I have compiled my independent data analysis projects to date in this repository. It shows an approximate extent of my knowledge of data analysis.
Currently, my projects are available as .ipynb files above. Below are key aspects of each project.
I learnt text analysis using Python through the featured tutorials by experts on JSTOR Constellate. I have stored answers to the exercises included in the tutorials, in which I preserved Constellate's comments for guiding learners, and for which I occasionally had to consult online forums for mysterious errors, in this .ipynb. Recently, I have added Reflection or Active Recall cells for reinforcing my memory of the practices and underlying concepts related to the problems/solutions.
- Context: I applied data cleaning, preprocessing, and analysis in checking whether there are certain themes more commonly present in puzzles rated >=2000 than in lower-rated ones.
- Data: I used Amelia Wattenberger's Dataset Finder which is based on Jeremy Singer-Vine's Data Is Plural — Structured Archive to find Lichess's open database on database.lichess.org. I have downloaded the .csv present here.

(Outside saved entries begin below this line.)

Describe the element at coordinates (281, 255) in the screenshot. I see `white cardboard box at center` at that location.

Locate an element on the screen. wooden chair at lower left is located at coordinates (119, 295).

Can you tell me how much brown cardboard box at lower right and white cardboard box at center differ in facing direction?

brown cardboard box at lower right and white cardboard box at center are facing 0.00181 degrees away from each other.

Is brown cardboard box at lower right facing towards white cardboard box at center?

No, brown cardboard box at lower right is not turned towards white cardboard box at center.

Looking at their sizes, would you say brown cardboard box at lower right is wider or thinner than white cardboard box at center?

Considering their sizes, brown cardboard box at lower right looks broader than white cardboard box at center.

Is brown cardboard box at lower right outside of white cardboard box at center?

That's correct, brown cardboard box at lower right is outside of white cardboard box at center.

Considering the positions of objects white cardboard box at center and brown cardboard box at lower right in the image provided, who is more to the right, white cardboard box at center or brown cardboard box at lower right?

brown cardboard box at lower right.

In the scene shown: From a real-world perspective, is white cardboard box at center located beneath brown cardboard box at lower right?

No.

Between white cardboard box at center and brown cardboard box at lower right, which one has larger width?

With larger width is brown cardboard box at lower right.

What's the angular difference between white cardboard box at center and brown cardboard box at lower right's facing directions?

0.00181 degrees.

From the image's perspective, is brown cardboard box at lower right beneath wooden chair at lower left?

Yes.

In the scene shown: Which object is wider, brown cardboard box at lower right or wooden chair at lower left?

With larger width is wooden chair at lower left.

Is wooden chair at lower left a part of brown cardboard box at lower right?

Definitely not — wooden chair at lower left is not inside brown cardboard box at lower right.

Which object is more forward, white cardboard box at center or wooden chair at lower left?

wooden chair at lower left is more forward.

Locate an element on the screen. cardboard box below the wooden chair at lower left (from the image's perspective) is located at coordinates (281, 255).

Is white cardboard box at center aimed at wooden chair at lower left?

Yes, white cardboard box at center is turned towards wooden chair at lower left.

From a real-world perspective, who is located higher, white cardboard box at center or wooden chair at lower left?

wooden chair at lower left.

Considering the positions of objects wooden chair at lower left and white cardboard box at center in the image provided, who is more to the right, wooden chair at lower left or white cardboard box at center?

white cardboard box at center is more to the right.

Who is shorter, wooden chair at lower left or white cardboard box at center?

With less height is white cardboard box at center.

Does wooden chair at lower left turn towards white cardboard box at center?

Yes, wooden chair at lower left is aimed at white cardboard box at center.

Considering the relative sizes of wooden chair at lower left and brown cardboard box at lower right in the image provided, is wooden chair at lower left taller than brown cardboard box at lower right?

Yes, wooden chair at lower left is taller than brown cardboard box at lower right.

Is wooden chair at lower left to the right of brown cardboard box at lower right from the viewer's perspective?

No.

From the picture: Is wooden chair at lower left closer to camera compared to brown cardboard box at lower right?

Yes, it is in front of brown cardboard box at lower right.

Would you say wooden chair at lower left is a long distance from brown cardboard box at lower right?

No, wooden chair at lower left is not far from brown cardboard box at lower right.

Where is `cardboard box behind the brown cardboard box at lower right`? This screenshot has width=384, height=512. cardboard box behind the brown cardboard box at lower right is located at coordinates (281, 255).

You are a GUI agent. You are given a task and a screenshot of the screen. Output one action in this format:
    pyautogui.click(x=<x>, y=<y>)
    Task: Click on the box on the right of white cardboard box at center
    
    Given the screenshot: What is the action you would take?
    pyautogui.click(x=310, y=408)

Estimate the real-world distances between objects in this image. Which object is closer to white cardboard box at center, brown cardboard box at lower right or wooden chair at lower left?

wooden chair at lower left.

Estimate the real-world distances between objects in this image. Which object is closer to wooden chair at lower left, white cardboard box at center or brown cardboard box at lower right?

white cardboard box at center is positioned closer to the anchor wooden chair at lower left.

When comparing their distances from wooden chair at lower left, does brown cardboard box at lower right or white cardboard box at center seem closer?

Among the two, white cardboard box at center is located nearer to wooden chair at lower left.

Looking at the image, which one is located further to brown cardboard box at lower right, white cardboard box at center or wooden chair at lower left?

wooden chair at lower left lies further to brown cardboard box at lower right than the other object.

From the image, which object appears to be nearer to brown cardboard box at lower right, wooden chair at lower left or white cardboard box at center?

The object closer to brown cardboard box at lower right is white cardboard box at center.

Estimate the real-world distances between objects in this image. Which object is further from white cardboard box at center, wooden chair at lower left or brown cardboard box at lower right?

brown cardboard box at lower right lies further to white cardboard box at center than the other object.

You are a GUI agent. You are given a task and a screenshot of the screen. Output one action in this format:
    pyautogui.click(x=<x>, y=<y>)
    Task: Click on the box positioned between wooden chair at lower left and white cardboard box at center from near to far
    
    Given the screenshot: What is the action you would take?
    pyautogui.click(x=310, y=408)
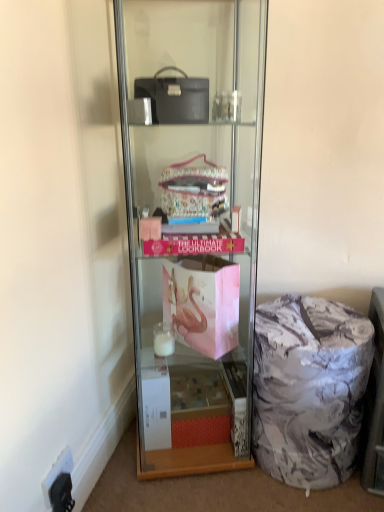
Question: Considering the positions of marble-patterned ottoman at lower right and black plastic electric outlet at lower left in the image, is marble-patterned ottoman at lower right taller or shorter than black plastic electric outlet at lower left?

Choices:
 (A) short
 (B) tall

Answer: (B)

Question: Considering the relative positions of marble-patterned ottoman at lower right and black plastic electric outlet at lower left in the image provided, is marble-patterned ottoman at lower right to the left or to the right of black plastic electric outlet at lower left?

Choices:
 (A) right
 (B) left

Answer: (A)

Question: Considering the real-world distances, which object is closest to the clear glass shelf at center?

Choices:
 (A) black plastic electric outlet at lower left
 (B) marble-patterned fabric bag at lower right
 (C) marble-patterned ottoman at lower right

Answer: (B)

Question: Estimate the real-world distances between objects in this image. Which object is farther from the marble-patterned ottoman at lower right?

Choices:
 (A) marble-patterned fabric bag at lower right
 (B) black plastic electric outlet at lower left
 (C) clear glass shelf at center

Answer: (B)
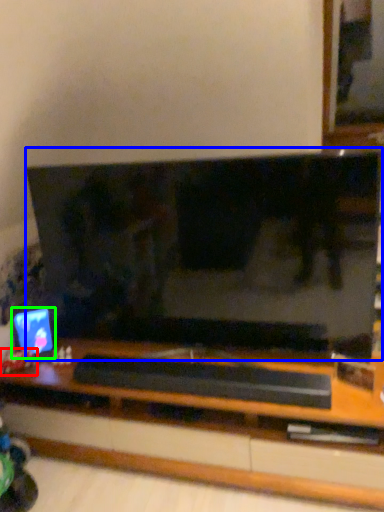
Question: Which is farther away from toy (highlighted by a red box)? television (highlighted by a blue box) or computer monitor (highlighted by a green box)?

Choices:
 (A) television
 (B) computer monitor

Answer: (A)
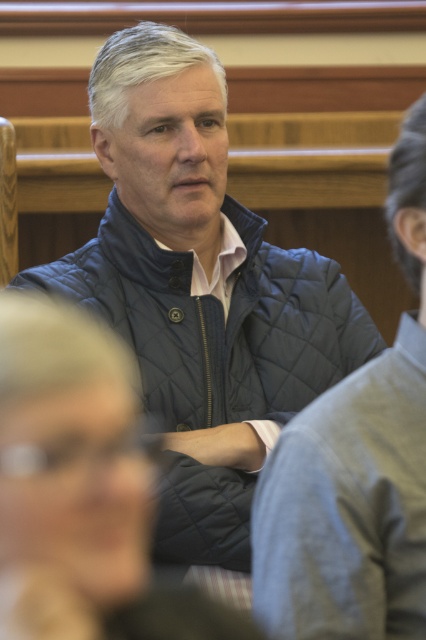
Question: Is quilted blue jacket at center to the right of quilted navy jacket at center from the viewer's perspective?

Choices:
 (A) no
 (B) yes

Answer: (A)

Question: Which of the following is the closest to the observer?

Choices:
 (A) quilted navy jacket at center
 (B) quilted blue jacket at center

Answer: (B)

Question: Does quilted blue jacket at center have a larger size compared to quilted navy jacket at center?

Choices:
 (A) no
 (B) yes

Answer: (A)

Question: Does quilted blue jacket at center have a larger size compared to quilted navy jacket at center?

Choices:
 (A) no
 (B) yes

Answer: (A)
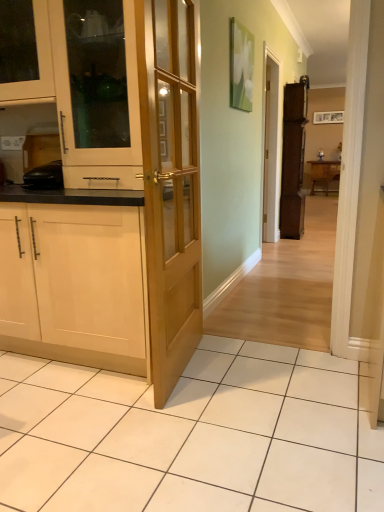
Question: Can you confirm if wooden table at right is bigger than white wood cabinet at left, placed as the third cabinetry when sorted from left to right?

Choices:
 (A) no
 (B) yes

Answer: (B)

Question: From a real-world perspective, is wooden table at right below white wood cabinet at left, the 2th cabinetry in the front-to-back sequence?

Choices:
 (A) no
 (B) yes

Answer: (B)

Question: Would you say wooden table at right is a long distance from white wood cabinet at left, placed as the third cabinetry when sorted from left to right?

Choices:
 (A) no
 (B) yes

Answer: (B)

Question: Is wooden table at right next to white wood cabinet at left, the 2th cabinetry in the front-to-back sequence, and touching it?

Choices:
 (A) yes
 (B) no

Answer: (B)

Question: From the image's perspective, is wooden table at right on top of white wood cabinet at left, the 2th cabinetry in the front-to-back sequence?

Choices:
 (A) yes
 (B) no

Answer: (A)

Question: From a real-world perspective, is matte wood cabinet at upper left, marked as the 1th cabinetry in a left-to-right arrangement, above or below white wood cabinet at left, the 3th cabinetry when ordered from back to front?

Choices:
 (A) below
 (B) above

Answer: (B)

Question: Considering the positions of matte wood cabinet at upper left, the 2th cabinetry from the back, and white wood cabinet at left, placed as the third cabinetry when sorted from left to right, in the image, is matte wood cabinet at upper left, the 2th cabinetry from the back, taller or shorter than white wood cabinet at left, placed as the third cabinetry when sorted from left to right,?

Choices:
 (A) tall
 (B) short

Answer: (B)

Question: Is point pyautogui.click(x=16, y=93) positioned closer to the camera than point pyautogui.click(x=11, y=120)?

Choices:
 (A) farther
 (B) closer

Answer: (B)

Question: From the image's perspective, is matte wood cabinet at upper left, which is the fourth cabinetry in right-to-left order, located above or below white wood cabinet at left, the 3th cabinetry when ordered from back to front?

Choices:
 (A) below
 (B) above

Answer: (B)

Question: Considering the relative positions of light wood cabinet at left, which appears as the second cabinetry when viewed from the left, and light wood door at center in the image provided, is light wood cabinet at left, which appears as the second cabinetry when viewed from the left, to the left or to the right of light wood door at center?

Choices:
 (A) right
 (B) left

Answer: (B)

Question: Is point (14, 318) positioned closer to the camera than point (165, 252)?

Choices:
 (A) closer
 (B) farther

Answer: (B)

Question: From the image's perspective, is light wood cabinet at left, which appears as the second cabinetry when viewed from the left, located above or below light wood door at center?

Choices:
 (A) above
 (B) below

Answer: (B)

Question: From their relative heights in the image, would you say light wood cabinet at left, positioned as the third cabinetry in right-to-left order, is taller or shorter than light wood door at center?

Choices:
 (A) short
 (B) tall

Answer: (A)

Question: Based on their positions, is brown wooden cabinet at right, the fourth cabinetry from the left, located to the left or right of white wood cabinet at left, the 2th cabinetry in the front-to-back sequence?

Choices:
 (A) right
 (B) left

Answer: (A)

Question: In the image, is brown wooden cabinet at right, which is the first cabinetry in right-to-left order, positioned in front of or behind white wood cabinet at left, positioned as the 2th cabinetry in right-to-left order?

Choices:
 (A) behind
 (B) front

Answer: (A)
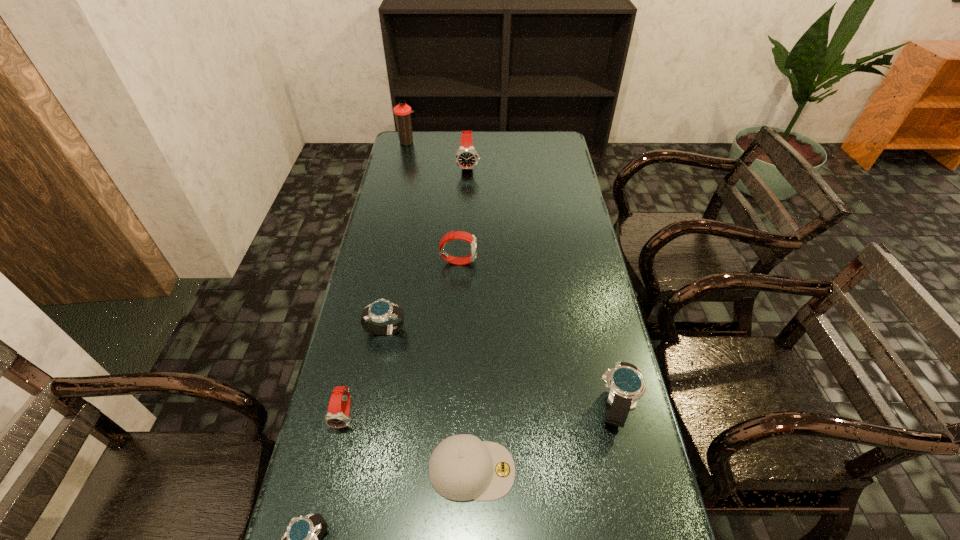
I want to click on free region located on the front-facing side of the second nearest object, so click(635, 470).

Where is `thermos bottle that is positioned at the far edge`? thermos bottle that is positioned at the far edge is located at coordinates (402, 111).

The image size is (960, 540). I want to click on watch that is at the far edge, so click(466, 158).

Identify the location of thermos bottle located at the left edge. Image resolution: width=960 pixels, height=540 pixels. 402,111.

The image size is (960, 540). Find the location of `object that is at the right edge`. object that is at the right edge is located at coordinates (626, 386).

In order to click on object located at the far left corner in this screenshot , I will do `click(402, 111)`.

Where is `free space at the far edge of the desktop`? This screenshot has height=540, width=960. free space at the far edge of the desktop is located at coordinates (451, 132).

Find the location of a particular element. The width and height of the screenshot is (960, 540). free space at the left edge of the desktop is located at coordinates (379, 199).

At what (x,y) coordinates should I click in order to perform the action: click on free location at the right edge of the desktop. Please return your answer as a coordinate pair (x, y). This screenshot has height=540, width=960. Looking at the image, I should click on (567, 356).

The width and height of the screenshot is (960, 540). Identify the location of free space between the tallest watch and the farthest object. (438, 154).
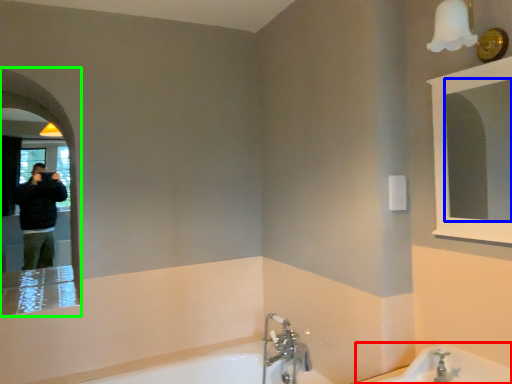
Question: Considering the real-world distances, which object is closest to bath (highlighted by a red box)? mirror (highlighted by a blue box) or mirror (highlighted by a green box).

Choices:
 (A) mirror
 (B) mirror

Answer: (B)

- Methodology: I used pandas to handle missing values and group data by theme words. I used matplotlib and seaborn for creating a bar plot that allows visual assessment of how well theme words differentiate puzzles of different difficulties.
- Results: There were about 20 theme words that appeared 1.5 times more frequently in higher-rated puzzles than in lower-rated puzzles.
- Conclusion: It is likely the null hypothesis that the frequency distribution of themes in puzzles rated >=2000 is the same as that than in lower-rated ones would be rejected post-statistical analysis.
- Potential areas for improvement: I can perform statistical analysis for a more reliable determination of which themes appear significantly more likely in one puzzle group. As an alternative to statistical analysis, I could try predicting puzzle ratings based on their theme words using a LLM and make a decision based on the R-squared value. I should also find other strong determiners of puzzle difficulty rating.
- Context: I applied advanced techniques text analysis including topic modeling, automatic classification using a LLM, and dashboard creation to check whether certain AI tools are more frequently associated with specific attorney outcomes compared to others, in other words, if the distribution of attorney outcomes varies depending on the AI tool employed.
- Data: I found Damien Charlotin’s AI Hallucination Cases database using Amelia Wattenberger's Dataset Finder which is based on Jeremy Singer-Vine's Data Is Plural — Structured Archive.
- Methodology: I used gensim's LDA topic modeling to identify leading outcomes for attorneys caught for unverified AI use, then openai for automatically classifying outcomes into the leading outcomes, finally creating a bar graph of the leading outcomes grouped by AI tools for a sample of rows. I also used pyLDAvis for creating an interactive dashboard for the gensim output.
- Results: Based on the resulting graph, it seems Claude has a more frequent association with sanctions than other AI tools, while for all other leading outcomes, the distribution of associated AI tools is uniform.
- Conclusion: Since the data on AI tools and associated outcomes was highly limited (only 2 rows could be sampled for some AI tools), it is difficult to tell if any tool caused their attorneys to face an outcome more often than other tools.
- Potential areas for improvement: I should further search for data sources with a higher representation of identified AI tools. I should also use statistical analysis to ensure that any tools caused their attorneys to face an outcome more often than other tools.